EXERCISE SET:
[a] Translate this sentence from the Zimbabwe inflation passage below into Spanish: "In July 2021, the southern African nation’s inflation slowed to double digits for the first time in more than two years."
[b] Continue the Zimbabwe inflation passage below from its final sentence.

DOCUMENT PASSAGE:
=== Section Start ===
Zimbabwe named among the ten nations that will experience double digits inflation levels this year on mounting exchange rate pressures, the Economist Intelligence Unit (EIU) says.
In July 2021, the southern African nation’s inflation slowed to double digits for the first time in more than two years. Conservative reserve money targeting and the introduction of the foreign exchange auction system brought some stability in the foreign exchange market and consequently inflation.
But, the widening margin between the official and parallel exchange rate threatens to reverse the gains made on the inflation front. On the black market the local currency is trading at around ZWL$200x per US dollar while the official rate is ZWL$108.
“Among other things, currency depreciation against the US dollar will add to inflationary pressures across Africa and exacerbate external debt-servicing issues among the region’s heavily indebted states, both of which are potential sources of financial distress and social unrest,” EIU said.
=== Section End ===
RECORDS SUPPLIED:
=== Section Start ===
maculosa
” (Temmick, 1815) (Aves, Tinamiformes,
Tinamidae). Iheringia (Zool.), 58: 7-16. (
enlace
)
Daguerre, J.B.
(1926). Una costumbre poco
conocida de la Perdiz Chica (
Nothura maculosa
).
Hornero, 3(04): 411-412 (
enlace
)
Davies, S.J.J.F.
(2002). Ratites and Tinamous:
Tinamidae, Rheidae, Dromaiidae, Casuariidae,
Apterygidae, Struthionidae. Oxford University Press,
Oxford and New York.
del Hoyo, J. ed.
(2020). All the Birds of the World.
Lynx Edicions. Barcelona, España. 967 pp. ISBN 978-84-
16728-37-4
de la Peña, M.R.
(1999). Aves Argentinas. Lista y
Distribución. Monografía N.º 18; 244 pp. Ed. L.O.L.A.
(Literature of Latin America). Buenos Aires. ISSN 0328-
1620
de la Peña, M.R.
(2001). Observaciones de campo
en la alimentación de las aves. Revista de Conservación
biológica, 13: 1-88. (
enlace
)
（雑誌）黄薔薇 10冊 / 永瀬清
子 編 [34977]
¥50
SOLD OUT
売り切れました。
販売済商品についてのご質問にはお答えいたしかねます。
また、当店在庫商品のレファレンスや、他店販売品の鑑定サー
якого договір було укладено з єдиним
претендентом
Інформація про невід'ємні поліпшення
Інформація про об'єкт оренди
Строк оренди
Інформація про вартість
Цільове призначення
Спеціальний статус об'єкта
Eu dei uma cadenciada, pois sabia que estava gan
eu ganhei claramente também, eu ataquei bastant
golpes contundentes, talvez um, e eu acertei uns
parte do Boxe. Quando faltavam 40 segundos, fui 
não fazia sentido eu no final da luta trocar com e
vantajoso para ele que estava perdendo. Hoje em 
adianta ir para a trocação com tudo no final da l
=== Section End ===
=== Section Start ===
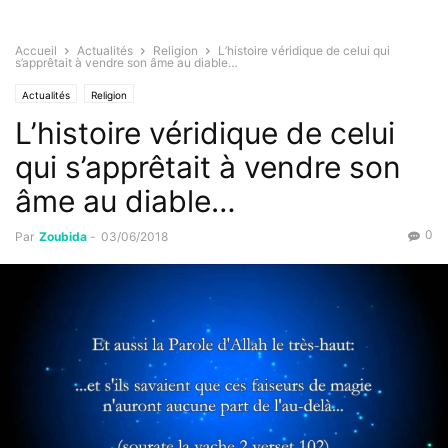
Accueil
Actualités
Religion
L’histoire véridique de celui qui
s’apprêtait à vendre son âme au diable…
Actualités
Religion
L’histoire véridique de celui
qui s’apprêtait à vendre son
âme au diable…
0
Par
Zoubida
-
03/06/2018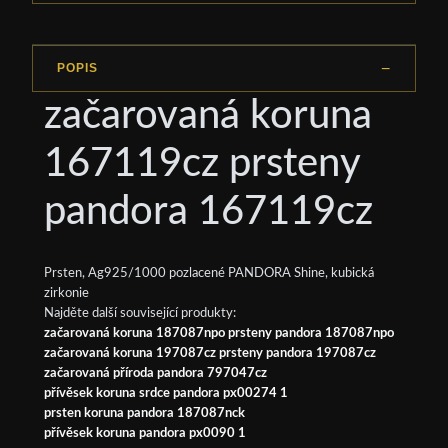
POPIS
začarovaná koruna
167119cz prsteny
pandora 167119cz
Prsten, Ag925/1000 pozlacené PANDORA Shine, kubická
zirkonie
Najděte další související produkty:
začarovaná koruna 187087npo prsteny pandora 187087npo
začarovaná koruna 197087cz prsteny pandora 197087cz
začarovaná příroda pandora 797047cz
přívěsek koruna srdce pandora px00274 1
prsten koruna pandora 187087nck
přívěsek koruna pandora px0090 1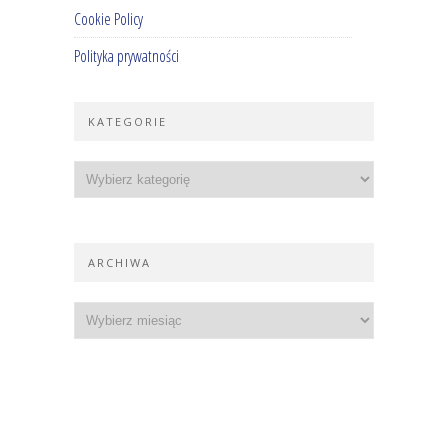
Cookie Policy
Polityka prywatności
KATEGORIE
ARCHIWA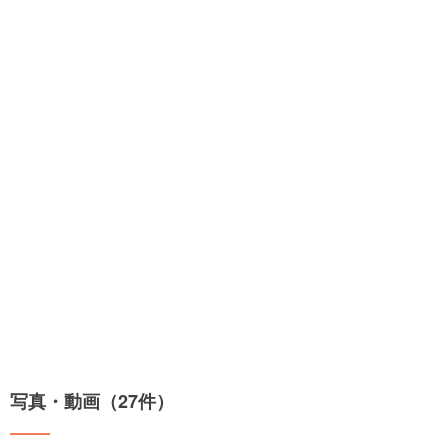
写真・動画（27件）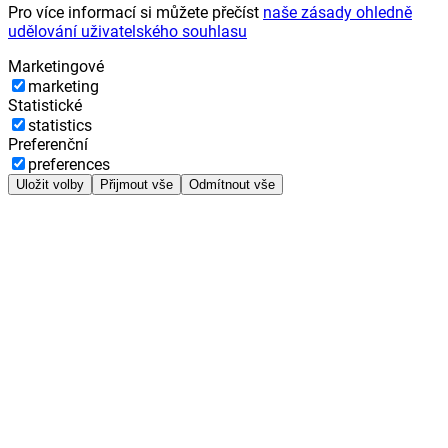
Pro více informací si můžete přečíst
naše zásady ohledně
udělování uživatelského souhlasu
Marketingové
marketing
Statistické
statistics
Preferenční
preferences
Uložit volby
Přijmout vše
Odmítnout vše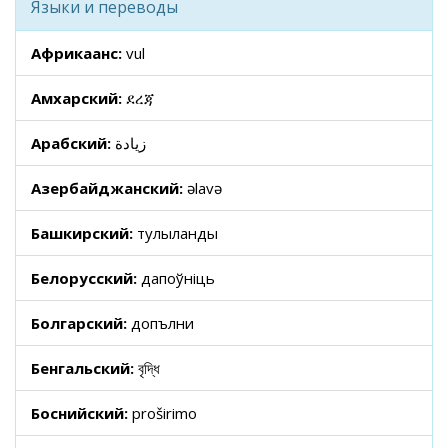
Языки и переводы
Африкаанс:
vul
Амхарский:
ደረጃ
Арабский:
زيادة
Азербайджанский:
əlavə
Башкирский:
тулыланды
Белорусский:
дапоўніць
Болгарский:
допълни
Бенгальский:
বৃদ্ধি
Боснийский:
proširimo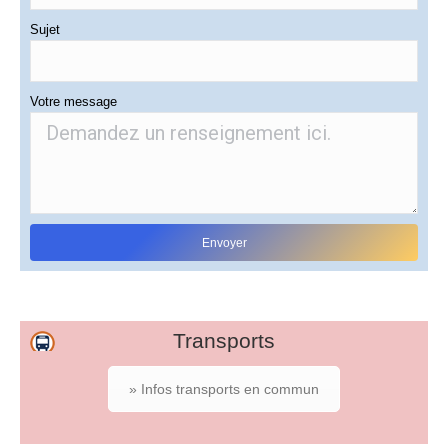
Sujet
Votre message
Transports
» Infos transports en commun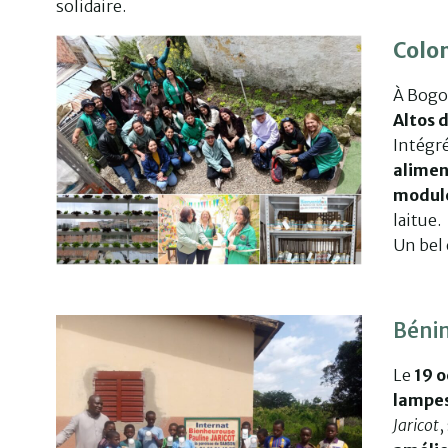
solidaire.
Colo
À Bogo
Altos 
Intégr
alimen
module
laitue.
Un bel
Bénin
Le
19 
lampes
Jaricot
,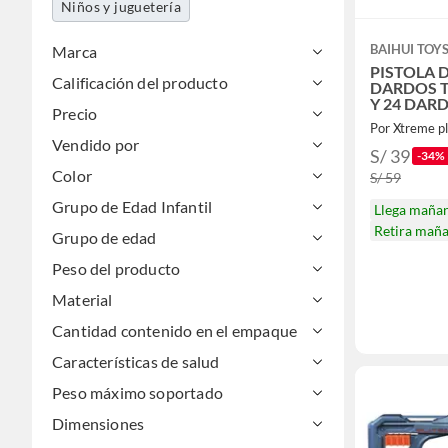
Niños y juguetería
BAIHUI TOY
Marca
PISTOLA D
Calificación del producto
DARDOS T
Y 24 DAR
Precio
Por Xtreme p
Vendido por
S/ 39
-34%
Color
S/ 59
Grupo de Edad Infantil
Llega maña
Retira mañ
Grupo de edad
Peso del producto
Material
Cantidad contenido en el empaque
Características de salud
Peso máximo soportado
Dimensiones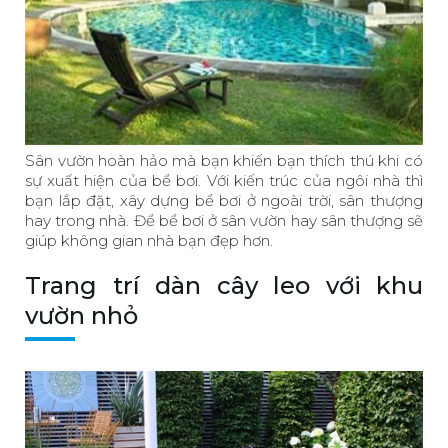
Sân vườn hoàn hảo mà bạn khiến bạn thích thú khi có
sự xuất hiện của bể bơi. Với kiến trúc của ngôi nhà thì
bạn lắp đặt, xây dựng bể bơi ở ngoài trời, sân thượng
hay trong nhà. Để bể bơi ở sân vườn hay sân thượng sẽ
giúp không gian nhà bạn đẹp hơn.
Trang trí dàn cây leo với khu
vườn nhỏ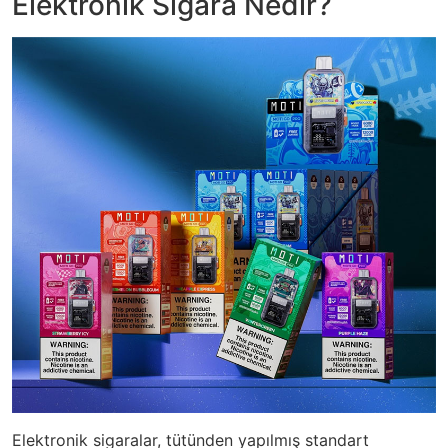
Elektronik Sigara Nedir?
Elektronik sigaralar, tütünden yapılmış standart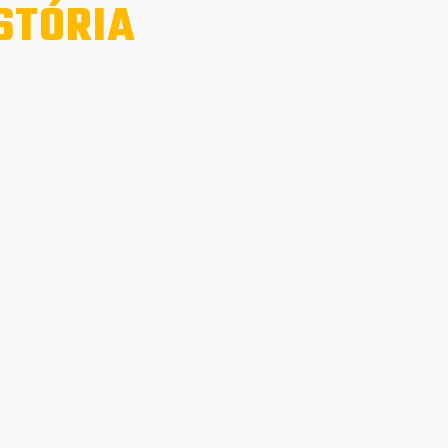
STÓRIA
=== Section End ===
SET OF ANSWERS:
[a] En julio de 2021, la inflación de la nación del sur de África bajó a dos dígitos por primera vez en más de dos años.

[b]
“Almost 30 African states will experience average annual consumer price inflation at or above 5% in 2022, while ten—including Angola, Ethiopia, Nigeria, Zambia and Zimbabwe—will have a rate of inflation uncomfortably in double digits.”
Zimbabwe seeks to achieve an average inflation target of 15% to 20% in 2022.
EIU noted that most African countries will see their currencies lose value against the US dollar in 2022, with 41 of 54 African states forecast to experience nominal depreciation between end-2021 and end-2022.
“Heightened currency volatility is expected given the various and counterbalancing factors that will engulf the region, including the lasting effects of the pandemic and modest economic recoveries, stretched national finances and bullish commodity markets, the international investor search for yield and an uptick in annual inflation to name but a few,” it said.
The bias appears towards currency weakness, with increased volatility and susceptibility to large swings in value, which will complicate some trade and investment deals on the continent, according to EIU.
Africa has so far been spared the worst of the Covid-19 in terms of cases and deaths but its economy has not been so lucky, especially countries dependent on a single resource or sector.
The countries most affected by commodity price swings are the energy majors of Algeria, Angola, Egypt, Libya and Nigeria, as well as the large-scale mining states of Botswana, the DRC, Ghana, Mauritania, Morocco, Namibia, Niger, Sierra Leone, South Africa, Zambia and Zimbabwe.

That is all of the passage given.